Abstract: Finding common topics discussed in a set of text responses is often performed using techniques that learn how often words occur together in a set of responses.
In real-world cases, the number of words in each response may be small, for example, finding which common topics are discussed in social media comments that mention a particular brand. This case poses a problem for these traditional methods of topic modeling: if two words with similar meanings rarely appear together in the dataset, the model will not be able to learn that they represent a common topic. Here, using a pre-trained large language model (LLM) can help. Because LLMs are trained on a much larger dataset, they contain richer information about when words typically appear together in the wild, beyond a limited dataset. The LLM translates the responses to high-dimensional vector embeddings, without requiring any expensive re-training of the model. Once embeddings have been generated, a clustering algorithm like K-means or HDBSCAN clustering can group the data into discrete sets of documents that share semantic similarity. Though measuring the distance between high-dimensional datapoints is easy, visualizing high-dimensional relationships is challenging. Luckily, there are several techniques for reducing high-dimensional data to a more digestible level. In particular, the UMAP algorithm does a good job of capturing both global and local structure in a 2D or 3D reduction that can be easily plotted and inspected. In this talk, I will show how to find topics in brief text responses and create interactive visualizations of the results, using several free open-source Python packages.
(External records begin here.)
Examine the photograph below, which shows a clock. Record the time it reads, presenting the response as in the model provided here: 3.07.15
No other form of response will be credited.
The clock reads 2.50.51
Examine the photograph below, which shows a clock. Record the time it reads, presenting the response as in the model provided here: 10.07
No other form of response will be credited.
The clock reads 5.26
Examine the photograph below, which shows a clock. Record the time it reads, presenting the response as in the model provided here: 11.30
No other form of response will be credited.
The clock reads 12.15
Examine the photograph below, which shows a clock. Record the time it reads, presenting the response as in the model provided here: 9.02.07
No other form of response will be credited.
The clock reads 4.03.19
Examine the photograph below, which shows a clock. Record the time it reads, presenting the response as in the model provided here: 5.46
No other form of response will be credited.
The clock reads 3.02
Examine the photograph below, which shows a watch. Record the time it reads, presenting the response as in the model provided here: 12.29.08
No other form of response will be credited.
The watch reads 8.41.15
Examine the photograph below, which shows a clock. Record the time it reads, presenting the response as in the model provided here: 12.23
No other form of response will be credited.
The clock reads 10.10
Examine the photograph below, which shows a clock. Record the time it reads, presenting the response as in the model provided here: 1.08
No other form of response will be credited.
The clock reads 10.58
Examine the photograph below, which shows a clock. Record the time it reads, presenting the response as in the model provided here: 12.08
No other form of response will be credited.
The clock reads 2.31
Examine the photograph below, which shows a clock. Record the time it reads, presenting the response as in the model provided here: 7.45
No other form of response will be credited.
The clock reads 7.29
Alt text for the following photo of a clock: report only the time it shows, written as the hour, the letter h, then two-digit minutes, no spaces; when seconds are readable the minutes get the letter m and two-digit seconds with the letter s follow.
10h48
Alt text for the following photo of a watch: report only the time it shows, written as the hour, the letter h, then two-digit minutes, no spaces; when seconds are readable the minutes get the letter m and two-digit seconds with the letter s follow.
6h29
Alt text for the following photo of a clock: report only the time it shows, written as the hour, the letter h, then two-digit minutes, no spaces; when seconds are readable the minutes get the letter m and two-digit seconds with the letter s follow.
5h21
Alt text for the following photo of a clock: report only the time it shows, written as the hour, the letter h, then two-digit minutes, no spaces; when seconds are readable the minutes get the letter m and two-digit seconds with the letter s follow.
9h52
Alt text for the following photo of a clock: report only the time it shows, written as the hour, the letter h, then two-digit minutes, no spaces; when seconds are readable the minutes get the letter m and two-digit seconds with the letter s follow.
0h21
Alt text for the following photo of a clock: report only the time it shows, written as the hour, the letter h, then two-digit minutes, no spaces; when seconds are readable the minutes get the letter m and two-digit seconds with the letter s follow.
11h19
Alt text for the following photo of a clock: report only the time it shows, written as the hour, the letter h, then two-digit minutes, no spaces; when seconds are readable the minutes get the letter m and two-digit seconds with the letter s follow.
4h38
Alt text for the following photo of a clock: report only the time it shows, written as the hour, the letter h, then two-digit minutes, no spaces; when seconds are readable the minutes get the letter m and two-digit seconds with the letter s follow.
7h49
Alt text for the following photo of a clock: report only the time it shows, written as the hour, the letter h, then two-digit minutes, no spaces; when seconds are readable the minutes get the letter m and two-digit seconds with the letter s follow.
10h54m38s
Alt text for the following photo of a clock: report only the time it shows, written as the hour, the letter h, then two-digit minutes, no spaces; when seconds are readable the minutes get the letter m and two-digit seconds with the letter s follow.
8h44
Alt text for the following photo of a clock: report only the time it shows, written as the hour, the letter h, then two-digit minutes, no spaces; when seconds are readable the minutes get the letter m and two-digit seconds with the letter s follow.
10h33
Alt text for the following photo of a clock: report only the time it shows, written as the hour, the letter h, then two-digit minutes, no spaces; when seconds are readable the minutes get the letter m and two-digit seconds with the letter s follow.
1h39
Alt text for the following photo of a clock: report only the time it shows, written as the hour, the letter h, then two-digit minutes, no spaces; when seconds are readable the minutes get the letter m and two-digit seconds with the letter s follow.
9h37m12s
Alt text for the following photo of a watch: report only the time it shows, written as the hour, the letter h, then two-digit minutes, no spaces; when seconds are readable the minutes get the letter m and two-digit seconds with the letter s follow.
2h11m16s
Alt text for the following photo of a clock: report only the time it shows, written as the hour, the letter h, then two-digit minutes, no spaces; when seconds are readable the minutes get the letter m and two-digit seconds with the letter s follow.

Light familiarity is okay, all of the tools will be introduced and any Python coding will not be complicated.
Bio: Matt Bezdek is a Senior Data Scientist at Elder Research. In his work, he empowers commercial clients to make better business decisions, with expertise in machine learning, forecast modeling, natural language processing, and visualization. He has a PhD in Cognitive Psychology from Stony Brook University and has conducted neuroimaging research at Georgia Tech and Washington University in St. Louis.